Hillary Super has been keeping busy at Victoria’s Secret & Co. 

Super — the former Savage x Fenty executive who took the reins at the lingerie giant last year — was already sharpening the focus at Pink, rearranging management and putting together her plan to grow the company.

But lately she’s also been dealing with cyber criminals and investor-agitators. 

The cyber troubles at least seem to be in the past.

Super told analysts on a conference call for first-quarter results that the company was now “well into the recovery phase” and finalizing its investigation into the cyber incident that caused it to close down its website over four days last month.

The CEO declined to provide further details while its work is ongoing. 

Super also did not weigh in directly on Brett Blundy’s BBRC International, which has a 12.9 percent stake in Victoria’s Secret and asked openly that the company reply to its questions on the conference call.  

BBRC, for instance, had asked: “What specific metrics convince the board that it possesses the competence to turn around what appears to be systematic value destruction — and why shouldn’t stockholders demand an immediate reconstitution of the board?”

Unsurprisingly, Super instead zeroed in on the results, which were telegraphed earlier as the cyber incident delayed results. 
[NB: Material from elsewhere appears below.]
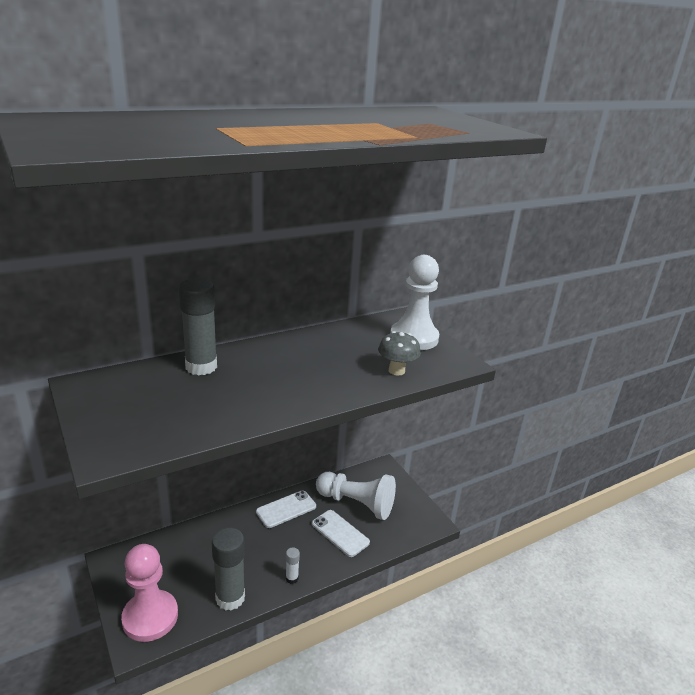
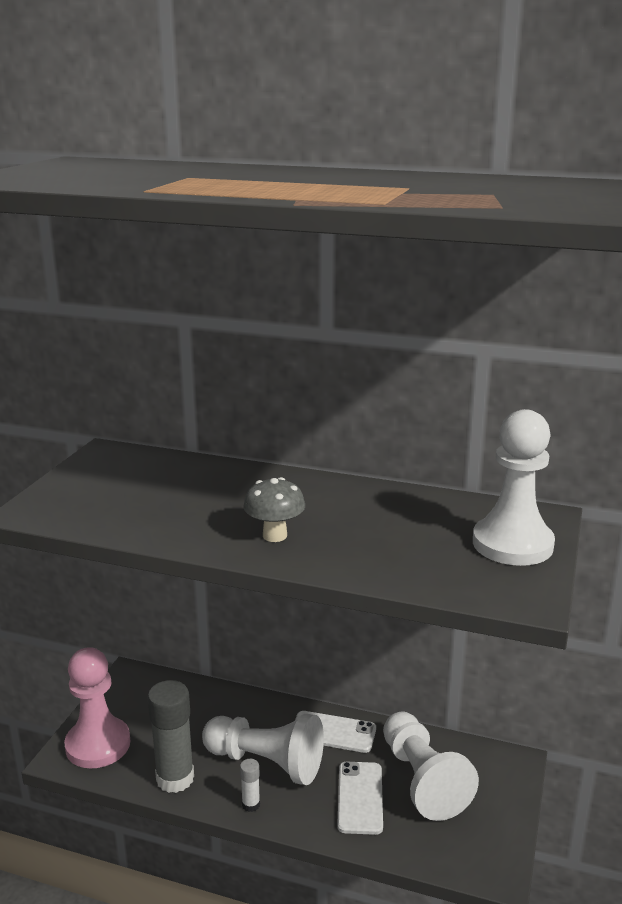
camera: 50 degrees right, 5 degrees down
grey glue stick [179,278,217,375] -> none
grey mushroom [378,331,421,376] -> grey mushroom moved to [243,477,305,542]
none -> white pawn [202,714,324,785]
First-quarter sales were flat at $1.4 billion while comparable sales slipped 1 percent. Operating income fell to $20 million from $26 million a year earlier. 

Super said the business is growing more agile by the day and responded quickly when the economy started to cool in February. 

“We increased our percentage of newness by pulling forward March and April floor sets in VS, chasing into exciting fashion apparel for Pink and accelerating our new mist collection launch for beauty,” Super said. 

“We reshot portions of our creative content with an eye toward sexier and more joyful brand expression and worked across channels to highlight it,” she said.

Victoria’s Secret is sticking by its annual sales forecast calling for a top line of $6.2 billion to $6.3 billion, but cut its operating income projection to $270 million to $320 million, down from the $300 million to $350 million previously forecast. 

The revision adds in a roughly $50 million impact from the trade war tariffs.